本当にトランプ大統領はコロナに勝ったのか?

 3月にコロナに感染したジョンソン英首相の回復期間を参考に見ると、3月27日の陽性判明から9日目の4月5日に入院後、10日目の4月6日に集中治療室で酸素を吸引し、退院したのは16日目の4月12日でした。

 つまり、入院してから7日目に退院したことになります。トランプ大統領の場合は英首相よりも高齢ということもあり、10月2日の感染判明後の朝、すぐに入院し、3日目の10月5日に退院しました。

 4月の英首相は退院まで7日かかりましたが、その後の治療薬の改善によって、10月の入院では3日で退院できたのではないか、あるいは陽性判明後すぐに入院し、軽症であったため短期間で退院できたのではないかと見方はさまざまあります。

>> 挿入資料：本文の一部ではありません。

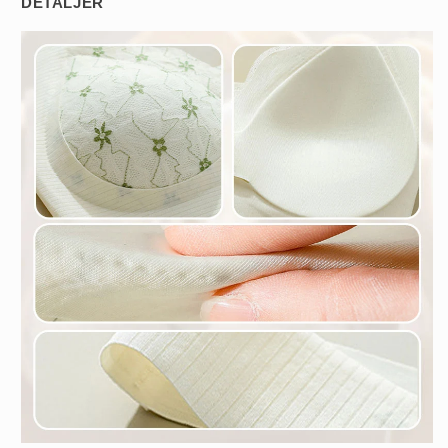
DETALJER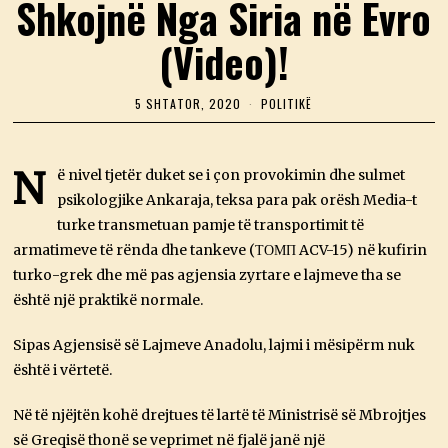
Shkojnë Nga Siria në Evro
(Video)!
5 SHTATOR, 2020
5
POLITIKË
S
H
T
A
N
ë nivel tjetër duket se i çon provokimin dhe sulmet
T
psikologjike Ankaraja, teksa para pak orësh Media-t
O
R
turke transmetuan pamje të transportimit të
,
2
armatimeve të rënda dhe tankeve
(ΤΟΜΠ ACV-15) në kufirin
0
turko-grek dhe më pas agjensia zyrtare e lajmeve tha se
2
0
është një praktikë normale.
Sipas Agjensisë së Lajmeve Anadolu, lajmi i mësipërm nuk
është i vërtetë.
Në të njëjtën kohë drejtues të lartë të Ministrisë së Mbrojtjes
së Greqisë thonë se veprimet në fjalë janë një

しかし、軽症であっても、ジョンソン首相よりも18歳年上であるため、完全回復には時間がかかるかもしれません。

 ジョンソン首相は、結局、職務復帰まで約1カ月かかっています。そのことを考えると、トランプ大統領が入院前と同じような職務をすぐに遂行するのは無理がありそうです。医師団は、5日のトランプ大統領の退院後、記者会見で「完全には危機から脱していないかもしれない。24時間管理する必要がある」と述べ、「飛行機などの移動では、まだ様子を見る必要がある」と説明しています。

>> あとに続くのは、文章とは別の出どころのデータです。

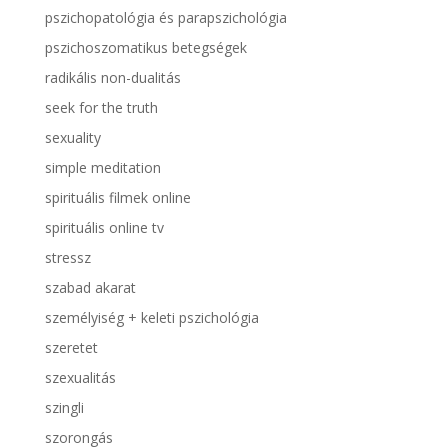
pszichopatológia és parapszichológia
pszichoszomatikus betegségek
radikális non-dualitás
seek for the truth
sexuality
simple meditation
spirituális filmek online
spirituális online tv
stressz
szabad akarat
személyiség + keleti pszichológia
szeretet
szexualitás
szingli
szorongás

 退院後の体力回復を考慮すると、無理をして15日の第2回目討論会に臨むよりも、22日の第3回目に照準を合わせるか、大統領選挙投票日の11月3日の数日前に完全回復を力強く宣言し、コロナ対策に尽力する声明を発した方が選挙戦で有利に働くかもしれません。

 もし、症状がぶり返せば、投票日当日に入院しているという最悪のケースも考えられます。

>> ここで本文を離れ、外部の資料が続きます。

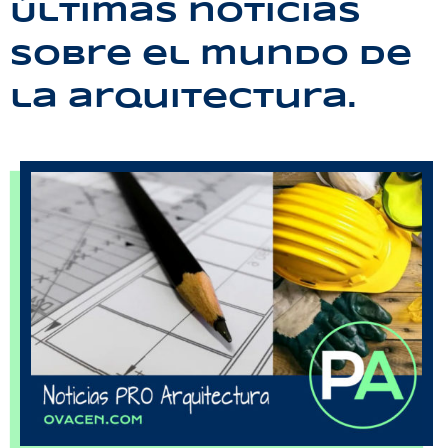
Últimas noticias
sobre el mundo de
la arquitectura.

 参考までに、トランプ大統領の職務が不可能となった場合、大統領継承法の規定によって大統領職務を引き継ぐ順位は、第2位がペンス米副大統領、第3位が民主党のぺロシ米下院議長となっています。もし、ペンス副大統領も陽性となって入院し、ぺロシ議長が継承となれば、政局は大混乱必至となります。シナリオを想定する上でも、この大統領職務継承順位は留意しておく必要があります。ちなみに、第4位はポンペオ米国務長官、第5位はムニューシン米財務長官となっています。